Ciò che più colpisce, in questo viaggio immaginario, è la fantasia dei bambini che hanno saputo costruire una città molto più a dimensione dell’uomo rispetto a quelle che costruiscono gli adulti. Qui ci sono suggerimenti per come costruire case, strade e ponti che uniscono le persone pur se diverse per colore, lingua e cultura. Nel visitare questa città invisibile, leggera e trasparente, tutti possono imparare qualcosa. L’assessore alla mobilità, potrebbe trovare buoni spunti per organizzare i trasporti, evitando caos e inquinamento, che diventano, anche a Padova, una minaccia sempre più preoccupante.
Tutto perfetto e funzionante, allora? Non proprio! Visitando “La città sottile”, quasi per “deformazione professionale”, ho cercato, tra i tanti edifici, una chiesa. Ho cercato a lungo, anche nelle zone più nascoste, ma di chiese, ahimè, neppure l’ombra! Eppure, mi son detto, a costruire questa città immaginaria sono stati bambini della scuola primaria, che nella stragrande maggioranza dei casi hanno già ricevuto i sacramenti dell’iniziazione cristiana e, quindi, hanno già sentito parlare di Dio, di Gesù, del vangelo, e probabilmente si sono già raccolti diverse volte in preghiera.
E allora, come mai non hanno disegnato nessuna chiesa? Come mai tra le tante piazze e strade affollate di uomini e donne non hanno collocato neppure un capitello, una croce, un segno che richiamasse Gesù? Forse perché la scuola è talmente laica e multireligiosa che ha vietato ogni segno cristiano per non offendere le altre religioni? O forse perché l’aspetto religioso è talmente lontano dalla vita ordinaria dei bimbi che a nessuno è venuto in mente di inserire tra le tante case anche la casa di Dio? Tutte le risposte potrebbero essere valide, ma nessuna di esse potrebbe mai cancellare i mille interrogativi che sorgono in chi è impegnato nell’educazione delle nuove generazioni, e in particolare nella catechesi.
A livello educativo, infatti, a prescindere dalla mostra, questa assenza ha sicuramente un peso e degli effetti nella vita dei bambini. Quando si elimina dal cammino formativo ogni segno religioso che ricordi Dio, non si fa altro che negare una delle componenti essenziali della natura umana: quella religiosa, che è insita nella persona fin dai primi anni di vita.
Non si può non prendere atto di una triste realtà che va sempre più diffondendosi nel nostro tempo: i segni religiosi perdono progressivamente di significato, non sono trasmessi, come dovrebbero, alle nuove generazioni, non sono condivisi, e nei casi in cui sopravvivono risultano relegati a un campo privato e personale.

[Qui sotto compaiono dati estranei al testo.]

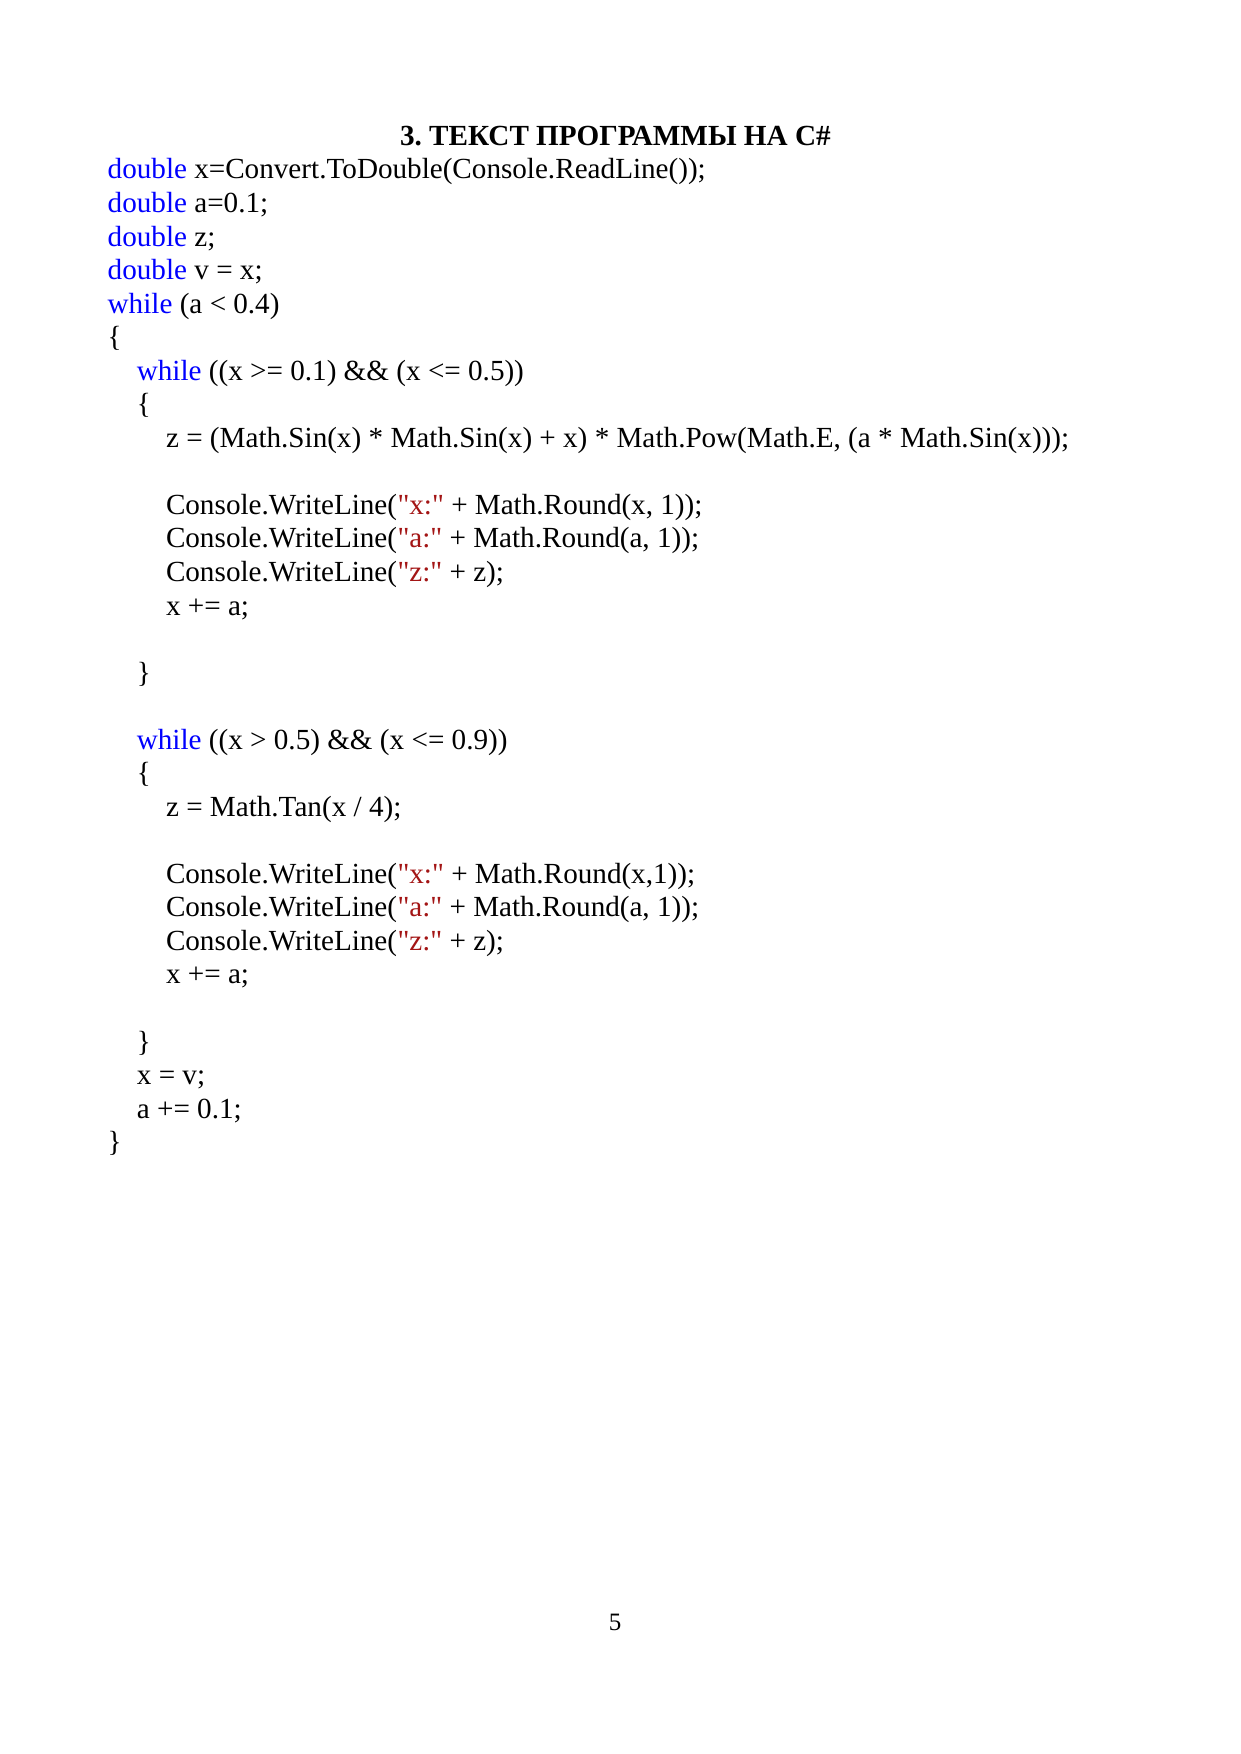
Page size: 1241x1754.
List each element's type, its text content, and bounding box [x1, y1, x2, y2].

text Console.WriteLine("z:" + z); [107, 923, 1122, 957]
text Console.WriteLine("z:" + z); [107, 554, 1122, 588]
text double a=0.1; [107, 185, 1122, 219]
text double v = x; [107, 252, 1122, 286]
text x = v; [107, 1057, 1122, 1091]
text { [107, 319, 1122, 353]
text double x=Convert.ToDouble(Console.ReadLine()); [107, 152, 1122, 185]
text Console.WriteLine("a:" + Math.Round(a, 1)); [107, 889, 1122, 923]
text { [107, 386, 1122, 420]
text z = (Math.Sin(x) * Math.Sin(x) + x) * Math.Pow(Math.E, (a * Math.Sin(x))); [107, 420, 1122, 453]
text } [107, 1024, 1122, 1057]
subtitle 3. ТЕКСТ ПРОГРАММЫ НА C# [107, 118, 1122, 152]
text while ((x >= 0.1) && (x <= 0.5)) [107, 353, 1122, 386]
text x += a; [107, 588, 1122, 621]
text } [107, 1124, 1122, 1158]
text while (a < 0.4) [107, 286, 1122, 319]
text } [107, 655, 1122, 688]
text Console.WriteLine("x:" + Math.Round(x, 1)); [107, 487, 1122, 521]
text Console.WriteLine("a:" + Math.Round(a, 1)); [107, 521, 1122, 554]
text Console.WriteLine("x:" + Math.Round(x,1)); [107, 856, 1122, 889]
text double z; [107, 219, 1122, 252]
text { [107, 755, 1122, 789]
text a += 0.1; [107, 1091, 1122, 1124]
text x += a; [107, 957, 1122, 990]
text z = Math.Tan(x / 4); [107, 789, 1122, 822]
text while ((x > 0.5) && (x <= 0.9)) [107, 722, 1122, 755]
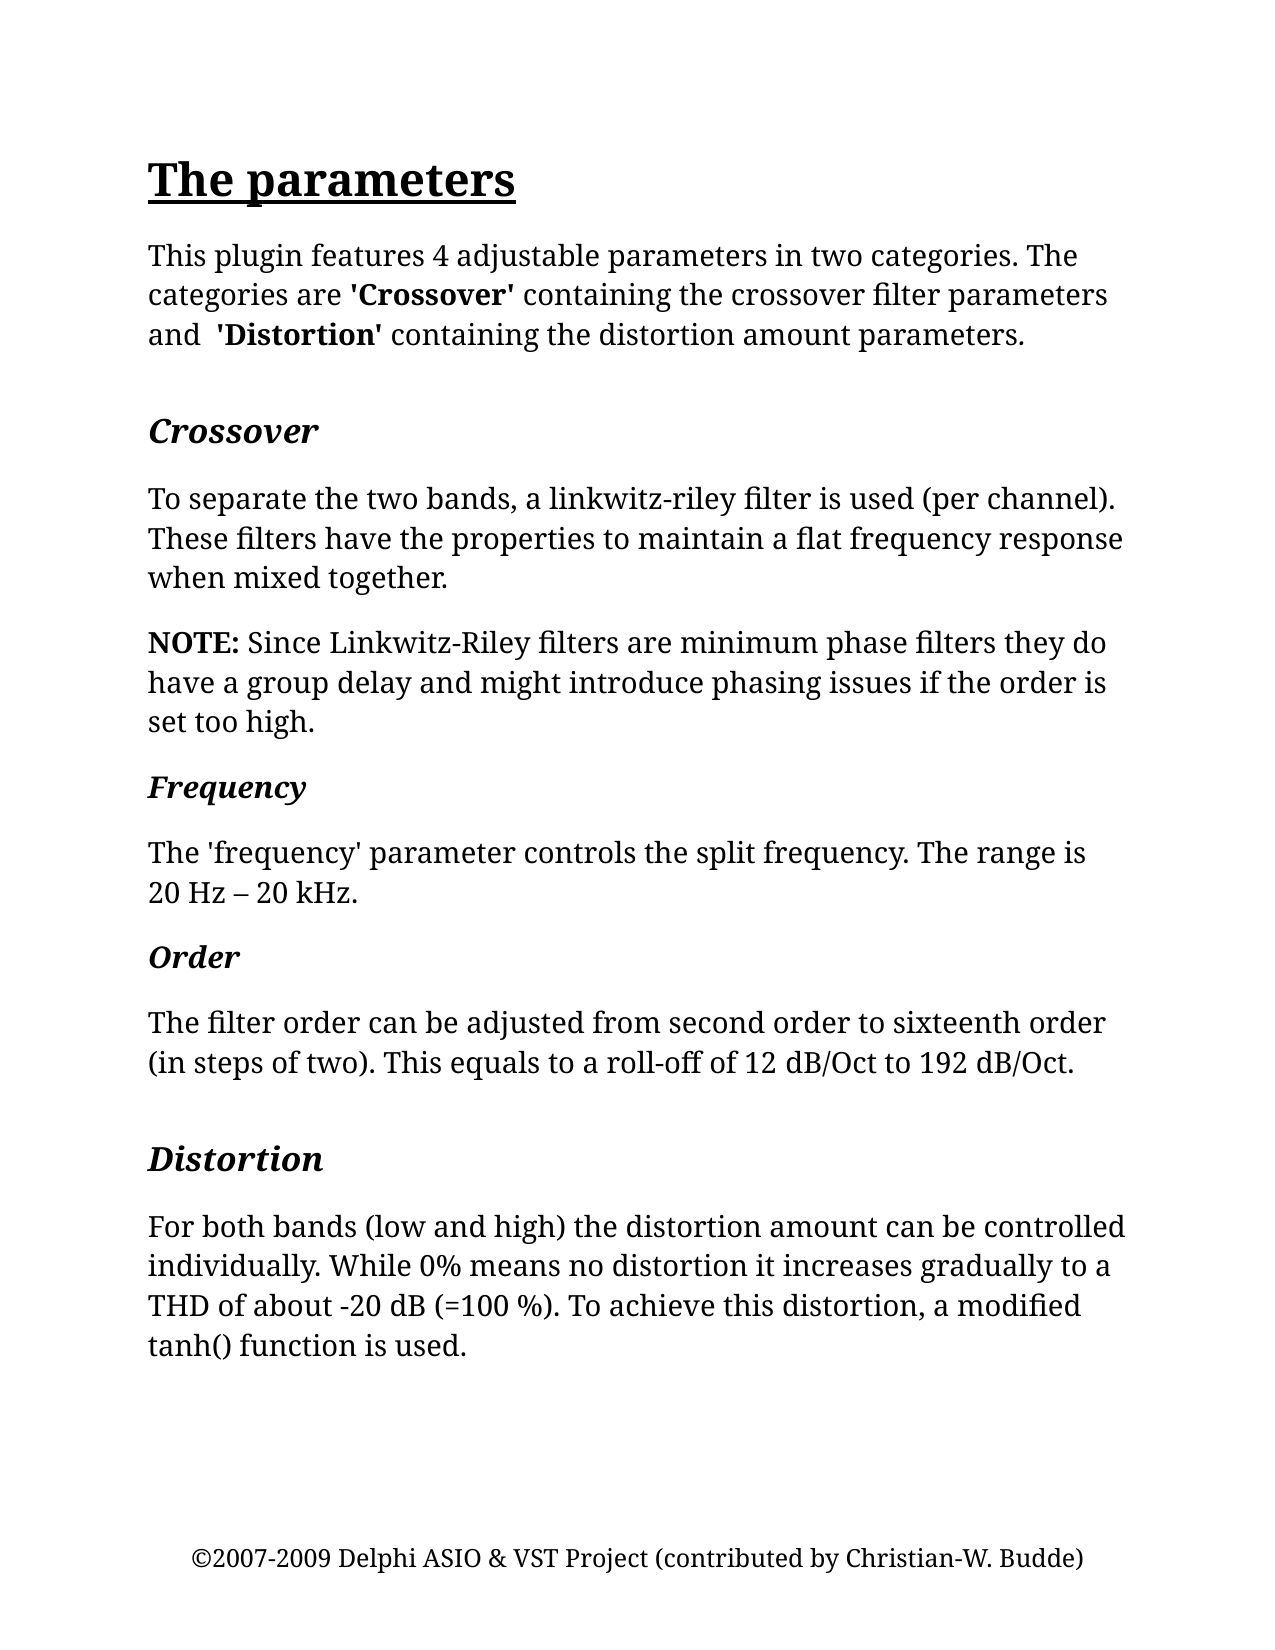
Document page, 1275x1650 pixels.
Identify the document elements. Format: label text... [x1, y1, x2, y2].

“La città sottile” è l’ultima conferma che la vita cristiana non può essere data per scontata nelle nuovi generazioni, ma deve essere generata e alimentata recuperando il linguaggio elementare della fede.
Esprimo un desiderio: nella prossima città sottile mi piacerebbe trovare una chiesa. Anche piccola, sperduta, ma presente. Un dolce rifugio, tra le case, a cui non è possibile rinunciare. Neppure con l’immaginazione!